Is it a political choice? Well, I am trying to be as apolitical as anyone can be under the circumstances, despite my own political and EU views. Objectivity is far more important than any dogmatic line informed by people who often have great enough wealth to bail out if their anti-EU strategy fails and after UK withdrawal the place goes to wrack and ruin. Just out of interest I looked at political affiliation of UK citizens in France early this morning. There are quite a few Conservative Associations throughout France but I could not find Labour or Libdems, although one might assume they have some members. UKIP would not even bother because it would go against the grain of what they are saying, so I did not waste my time.
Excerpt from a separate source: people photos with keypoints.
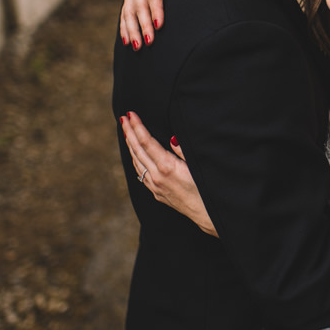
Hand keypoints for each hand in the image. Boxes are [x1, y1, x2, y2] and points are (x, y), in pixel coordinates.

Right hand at [119, 0, 192, 49]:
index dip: (155, 8)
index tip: (159, 24)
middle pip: (140, 6)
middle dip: (143, 25)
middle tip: (151, 42)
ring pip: (129, 12)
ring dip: (132, 30)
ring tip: (138, 47)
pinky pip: (124, 12)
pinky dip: (124, 27)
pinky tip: (127, 42)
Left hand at [119, 112, 216, 236]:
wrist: (207, 215)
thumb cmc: (207, 189)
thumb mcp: (198, 166)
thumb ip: (183, 150)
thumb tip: (171, 137)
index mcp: (167, 167)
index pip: (146, 142)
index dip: (137, 127)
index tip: (130, 114)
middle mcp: (157, 177)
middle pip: (137, 150)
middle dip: (129, 132)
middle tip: (123, 118)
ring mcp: (155, 186)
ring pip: (136, 162)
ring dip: (130, 145)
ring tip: (126, 131)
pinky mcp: (156, 193)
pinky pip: (140, 172)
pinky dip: (135, 159)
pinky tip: (135, 153)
So perhaps there are far more Conservatives in France than any other coherent group but what it is difficult to see is where they stand on the EU. I believe numerically most of my old friends in the UK are Tories, when we email each other, talk on the phone or write an old style letter the issue almost inevitably arises. Most of them are against any kind of change in the EU-UK status quo, but yes a few really do want out. However, I find exactly the same amongst friends of other political persuasions in more or less the same proportions. So I think it is far more difficult than any case presented to us by a UK politician, indeed my view is that we need to be better informed by those where the real interests are to be found in finance, trade and manufacturing. The problem is that they keep things a bit closer to their chests, ready to run if necessary and what we hear from them are but scraps of what could be a more rounded and useful picture than any other.